There isn't any here, save a paltry 60 humans. Period. I watched a couple things last night that drove that point in quite effectively, albeit in rather indirect ways.
The first was the movie "Cry of the Penguins" from the late 1960s. It starred John Hurt (of chest-bursting Alien fame) as a dissipated, callow, rich youth that is sent to Cape Royds in Antarctica to study Adelie penguins. He has to leave behind most of the trappings of his frivolous lifestyle and learns how to care for something other than what directly benefits him, namely: the penguins and the girl he left back in London. Said girl was played by the smashingly cute Hayley Mills, of whom I recognized the name but had no idea she was such a bombshell. Anyhow, pretty girls aside, the coast looks like it's teeming with life when contrasted with my present environs on the Antarctic Plateau.
The second thing I watched was one episode from the "Shark Week" DVD set from some past season. It centered on the ancient, fossil sharks that are present in an extremely wide variety of shapes and sizes. The show kept going to different places where people were finding shark fossils (mostly teeth, since the skeleton is cartilaginous), and they all looked lush and totally alien compared to the South Pole. In particular I enjoyed the scenery of a place called Bear Gulch (or something like that), which reminded me a lot of my beloved Flint Hills with its exposed limestone, rolling hills, green grass, and creeks running through the draws. The similarity goes further, because the Flint Hills-and much of Kansas for that matter-were under a sea at one time, and even in our pastures we can find plenty of fossils of sea life that was abundant at some time long ago. Here at Pole we don't have soil. We have no fossil record beyond the gases trapped in the ice that is nearly 2 miles thick beneath our feet. Now that winter has set in it's probably pretty much cleared any birds that might have strayed inland out for warmer climes in the north.

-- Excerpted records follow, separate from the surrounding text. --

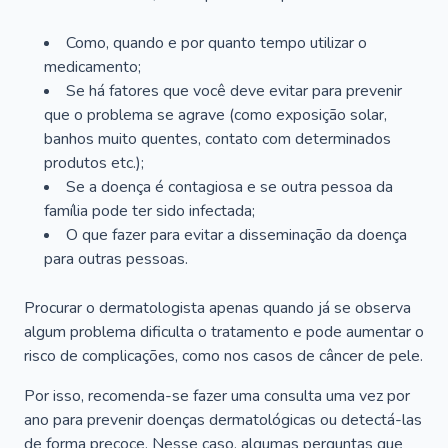
Como, quando e por quanto tempo utilizar o
medicamento;
Se há fatores que você deve evitar para prevenir
que o problema se agrave (como exposição solar,
banhos muito quentes, contato com determinados
produtos etc.);
Se a doença é contagiosa e se outra pessoa da
família pode ter sido infectada;
O que fazer para evitar a disseminação da doença
para outras pessoas.
Procurar o dermatologista apenas quando já se observa
algum problema dificulta o tratamento e pode aumentar o
risco de complicações, como nos casos de câncer de pele.
Por isso, recomenda-se fazer uma consulta uma vez por
ano para prevenir doenças dermatológicas ou detectá-las
de forma precoce. Nesse caso, algumas perguntas que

This leads me back to the starting point of this-perhaps annoyingly contemplative-post in that in all this vast, white space that 60 specimens of homo sapiens are probably the only living things to be found until you hit the coast, all those 100s of miles away. I find it enervating, and actually quite comforting, to have managed to get myself so utterly and thoroughly out of the mainstream of life, with living conditions that are so vastly different and sundered from the norm.